The Sky Car has 26 CPUs on board so that if one circuit fails, there's a complete backup system ready to take its place. Designing, developing, and building them has taken much time and money, but Moller knows the cost has been small in comparison to what might happen were they unavailable. "I'm trying to show that this is doable," he cautions. "Another corporation can bring the capital–perhaps with government help–necessary to streamline some of these systems."
A previous concept, which looked like a 1950s-era flying saucer with eight engines nestled in the basic donut shape, had approximately 25,000 lines of software code and dual redundancy. Two independent stability systems triggered back and forth, helping the pilot– Moller–keep the aircraft under control. This was a far cry from an earlier design in which the pilot sat in the center of the craft while a giant ring rotor, supported by air bearings, rotated around the outside. That version had a single flight control system. "If a ten-cent resistor had burned out," recounts Moller, "I would have gone down with it."
Though Moller plans to make the first powered flight of the Sky Car about the time you read this, there's still more work to do before he's ready to test Sky Car's estimated 350 mph cruising speed. Expensive full-scale wind tunnel tests that put the vehicle through a complete flight profile are necessary before attempts are made to gain Federal Aviation Administration (FAA) certification of the Sky Car's forward flight characteristics. It's possible the onboard parachutes might come in handy during the testing phase, though Moller thinks they will have a more psychological than actual need once production is reached.
Most important in Moller's estimation is the need for proper infrastructure. The first steps toward that goal are being pursued by NASA's AGATE (Advanced General Aviation Transports Experiment) consortium. AGATE uses GPS satellites, Local Area Augmentation Systems (LAAS) and Wide Area Augmentation Systems (WAAS) to track each aircraft at all times. The next step, currently in the prototype phase, uses this information to define a specific path or "highway" in the sky that allows pilots to fly a given distance apart at the same speed, and in the same direction. "It would be like a train in the sky with an uncoupled series of cars," enthuses Moller, "only there will be no need for a pilot because the passengers will have no discretion to change anything once they're in the air."

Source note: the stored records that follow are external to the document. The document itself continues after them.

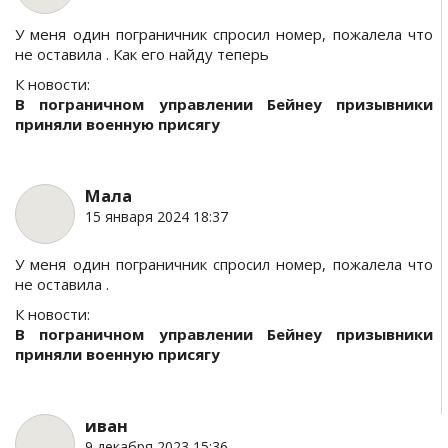
У меня один пограничник спросил номер, пожалела что
не оставила . Как его найду теперь
К новости:
В пограничном управлении Бейнеу призывники
приняли военную присягу
Мала
15 января 2024 18:37
У меня один пограничник спросил номер, пожалела что
не оставила .
К новости:
В пограничном управлении Бейнеу призывники
приняли военную присягу
иван
9 декабря 2023 15:36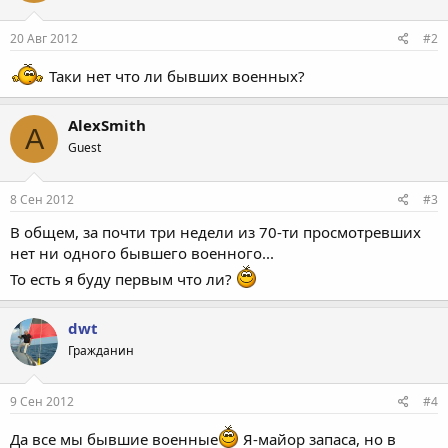
20 Авг 2012
#2
Таки нет что ли бывших военных?
AlexSmith
A
Guest
8 Сен 2012
#3
В общем, за почти три недели из 70-ти просмотревших
нет ни одного бывшего военного...
То есть я буду первым что ли?
dwt
Гражданин
9 Сен 2012
#4
Да все мы бывшие военные
Я-майор запаса, но в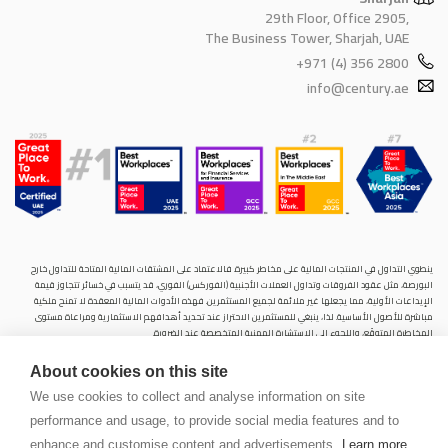
29th Floor, Office 2905,
The Business Tower, Sharjah, UAE
+971 (4) 356 2800
info@century.ae
ينطوي التداول في المنتجات المالية على مخاطر كبيرة. فالاعتماد على المشتقات المالية المتاحة للتداول خارح
البورصة، مثل عقود الفروقات وتداول العملات الأجنبية (الفوركس) الفوري، قد يتسبب في خسائر تتجاوز قيمة
الإيداعات الأولية، مما يجعلها غير ملائمة لجميع المستثمرين. فهذه الأدوات المالية المعقدة لا تمنح ملكية
مباشرة للأصول الأساسية. لذا، ينبغي للمستثمرين الاحتراز عند تحديد أهدافهم الاستثمارية ومراعاة مستوى
المخاطرة المتوقَع، واللجوء إلى الاستشارة المهنية المتخصصة عند الضرورة.
سنشري للإستشارات والتحليل المالي ش.ذ.م.م (الشركة)، شركة مرخّصة ومنظمة من هيئة الأوراق المالية والسلع
About cookies on this site
في دولة الإمارات العربية المتحدة، بموجب الترخيص رقم (20200000028) و(301044) لتولي أعمال الوساطة في
الأسواق الدولية، وتداول المشتقات المالية والعملات المتاحة للتداول خارج البورصة في سوق التداول الفوري،
We use cookies to collect and analyse information on site
بالإضافة إلى تقديم الخدمات الاستشارية والترويجية. تأسست الشركة بموجب قوانين دولة الإمارات العربية
performance and usage, to provide social media features and to
المتحدة، وهي مسجلة لدى دائرة التنمية الاقتصادية بدبي (رقم: 768189)، حيث يقع مكتبها المسجّل في 601،
الطابق السادس، المبنى رقم 4، ميدان إعمار، وسط مدينة دبي، دولة الإمارات العربية المتحدة، ص.ب. 65777.
enhance and customise content and advertisements.
Learn more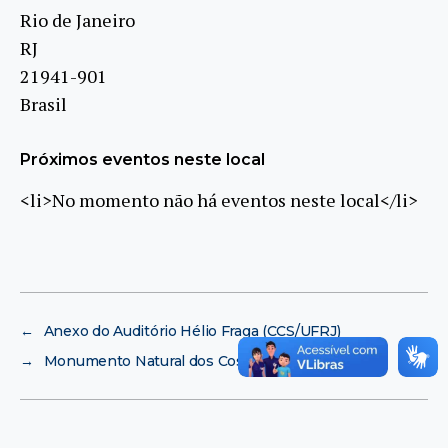
Rio de Janeiro
RJ
21941-901
Brasil
Próximos eventos neste local
<li>No momento não há eventos neste local</li>
←
Anexo do Auditório Hélio Fraga (CCS/UFRJ)
→
Monumento Natural dos Costões Rochosos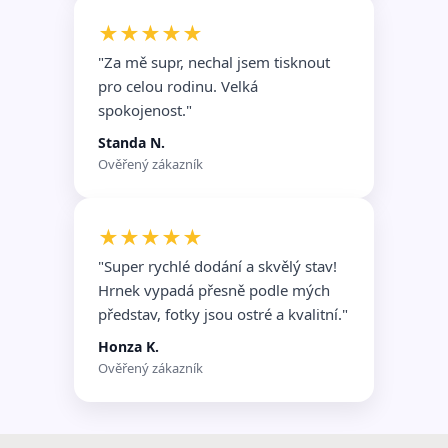
★★★★★
"Za mě supr, nechal jsem tisknout
pro celou rodinu. Velká
spokojenost."
Standa N.
Ověřený zákazník
★★★★★
"Super rychlé dodání a skvělý stav!
Hrnek vypadá přesně podle mých
představ, fotky jsou ostré a kvalitní."
Honza K.
Ověřený zákazník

Moller sees Sky Car as part of an "air taxi" infrastructure that sends a one-, four-, or six-passenger vehicle to your door, and then drops you at your destination. Because it doesn't need lengthy flight time at low levels and full power, it can depart and land from any residential or commercial area with a stable, 35-foot diameter landing pad, on a roof top or at street level–day or night, rain or shine. If successful, it has the potential to radically change where people live and work, and alter the transportation infrastructure.